His behaviour is, what I call, sub-optimal, at times. People who don’t have to live with him might say he’s an out of control nuisance. I pity my neighbours because I know he barks and howls when I leave him. But saying that, it’s not my fault they’re at home too much to hear him. Spiteful!

When we’re out on our walks, he is a bit of an embarrassment: he barks at cyclists (his fear of them emanates from numerous episodes of him running into the wheels of passing bike, so, his fault); he barks at other dogs when he’s on his lead (my fault for not using positive reinforcement effectively); he’s a bit of a sex pest, and any off-leash walk is considered a major failure if he doesn’t manage to get his willy on at least one other dog’s face. I carry a look of apology with me wherever I go with him. In general though, he’s a good-natured little thing and his poor behavioural traits are a result of terrible training and his innate fear of life. Also, his worst behaviour comes out during the first ten minutes of our walks together, that is, the poo-brew time. Once he’s off-loaded, he relaxes and gets on merrily with his sniffing and weeing.

I always pick up his poos. Always. And so what I’ve come to notice recently here in sleepy Stoneclough fills me with disgust. I live in a post-industrial residential area that is sandwiched in the outskirts of Bolton, Salford and Bury. It’s not the most affluent area in the world, but nor is it blighted by poverty. I would assume that most people around here work, are fairly up to date with current affairs, they vote and there’s a good proportion of home ownership. These sorts of people should, in general, make fairly good citizens. So, why is it that there are dog owners who allow their animals to poo on the pavements and grassed areas and think it’s acceptable to leave it? On recent walks with the little feller, I’ve had to dodge dog poo every couple of hundred yards.

The local council’s threats to prosecute offenders are empty without enforcement. Similar to the situation with those who use mobile phones while driving – we all know it’s wrong and dangerous, but people do it a) because they’re cockrings, and b) because they know they’ll get away with it.

One of the things I’ve noticed about the poos I encounter is that they are often huge, i.e., coming from big dogs. Now, I have a little dog and I have little hands. The little dog’s productions are conveniently-sized so that I can bag them up in a, and I’m trying to be delicate here, “handful”. It seems to me that some dog owners who have larger pooches can’t handle the size of their dogs’ deposits. It could be that they’re repulsed by the notion of picking up, or their hands are too small to accommodate the massive piles of stinking shit that they then think it’s perfectly OK to leave on the pavement for the rest of us to dodge.

They are inconsiderate, lazy, knob-jockeys who, quite literally, need their faces rubbing in it.

IF you are going to take a dog under your responsibility, there are some things that you must accept:

1. Feed it
2. Water it
3. Exercise it
4. Keep it safe
5. Keep it healthy
6. Make sure others are safe from it
7. YOU WILL HAVE TO DEAL WITH ITS POO

If anybody considers any of the above to be beyond them, then they should not even for one second think about having a dog as a pet… or a child for that matter because, Jesus, you have to clothe and educate those buggers as well.

▶ [Supplied records]:
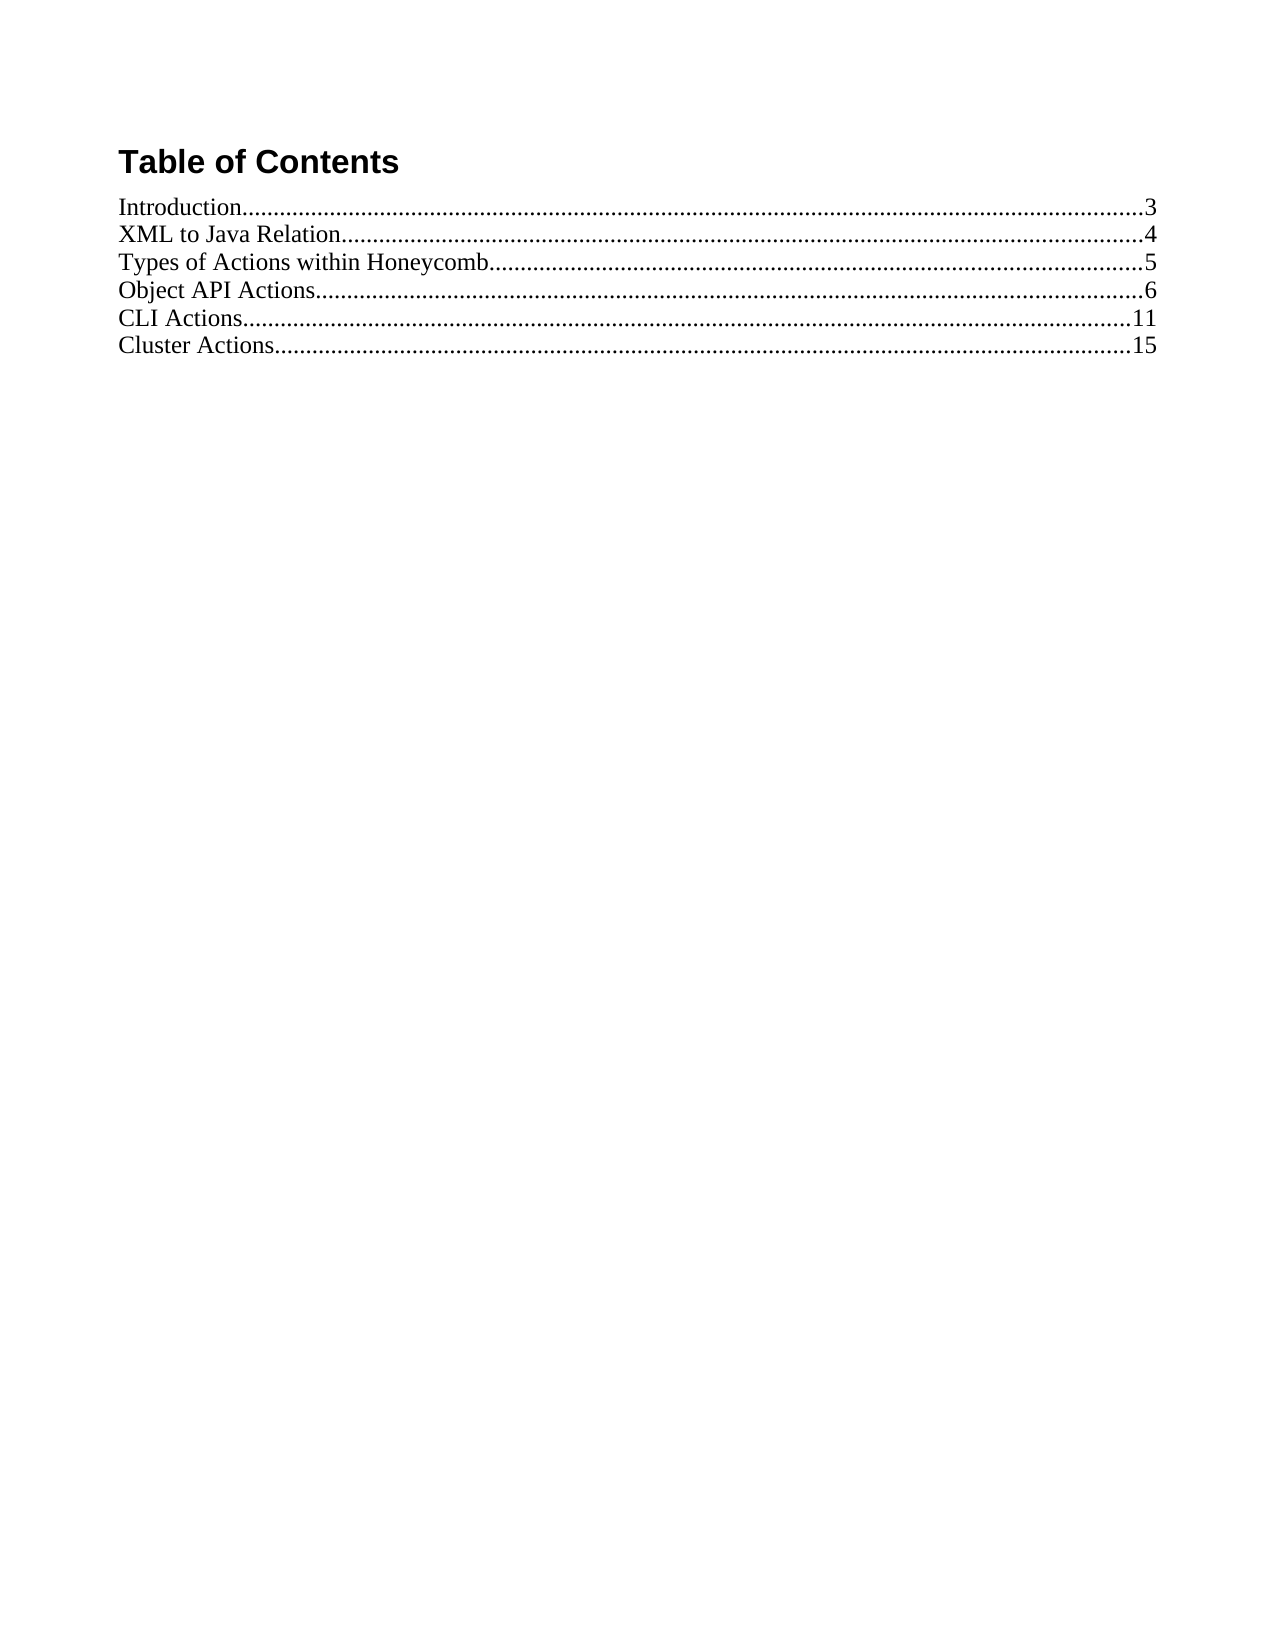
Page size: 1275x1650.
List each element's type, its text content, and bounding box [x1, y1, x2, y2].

text XML to Java Relation 4 [118, 221, 1157, 248]
text Types of Actions within Honeycomb 5 [118, 248, 1157, 276]
subtitle Table of Contents [118, 143, 1157, 180]
text Cluster Actions 15 [118, 331, 1157, 359]
text Object API Actions 6 [118, 276, 1157, 304]
text CLI Actions 11 [118, 304, 1157, 331]
text Introduction 3 [118, 193, 1157, 221]
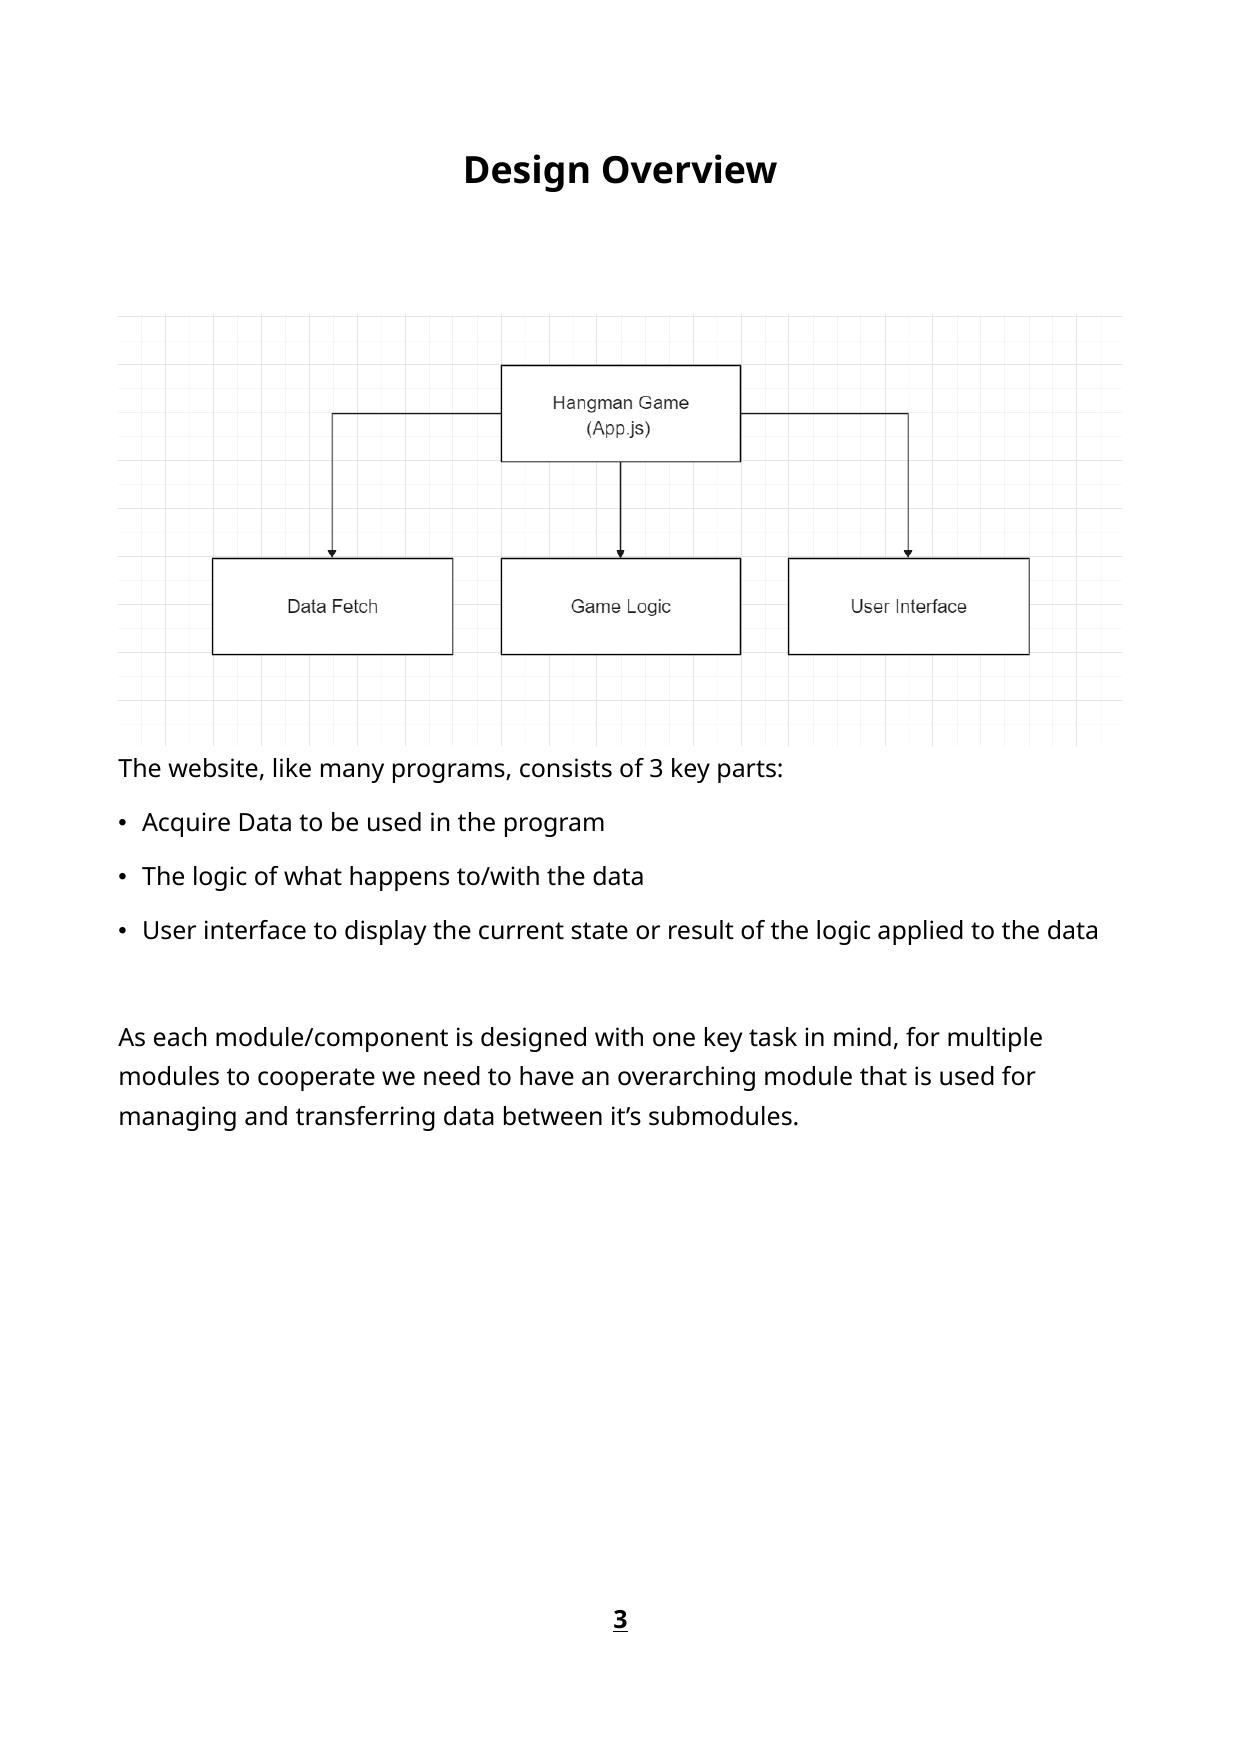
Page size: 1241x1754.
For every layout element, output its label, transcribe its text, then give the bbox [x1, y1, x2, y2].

list User interface to display the current state or result of the logic applied to the data [118, 912, 1122, 946]
subtitle Design Overview [118, 143, 1122, 194]
list The logic of what happens to/with the data [118, 858, 1122, 893]
text As each module/component is designed with one key task in mind, for multiple modules to cooperate we need to have an overarching module that is used for managing and transferring data between it’s submodules. [118, 1020, 1122, 1132]
list Acquire Data to be used in the program [118, 805, 1122, 839]
text The website, like many programs, consists of 3 key parts: [118, 746, 1122, 785]
picture [118, 314, 1123, 746]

▶ [Jobs]:
1) Answer each question from the text on dog mess in Stoneclough.
(a) The residential area lies in the outskirts of which three places?
(b) At what point in the walks does the dog's worst behavior come out?
(c) What is the seventh item on the list of things a dog owner must accept?
2) Reproduce the passage of the text on dog mess in Stoneclough from "The local council’s" up to and including "away with it.".
The data is a separate body of material from the text on dog mess in Stoneclough.

▶ [Solutions below]:
1)
(a) Bolton, Salford and Bury.
(b) During the first ten minutes, the "poo-brew time."
(c) You will have to deal with its poo.

2)
The local council’s threats to prosecute offenders are empty without enforcement. Similar to the situation with those who use mobile phones while driving – we all know it’s wrong and dangerous, but people do it a) because they’re cockrings, and b) because they know they’ll get away with it.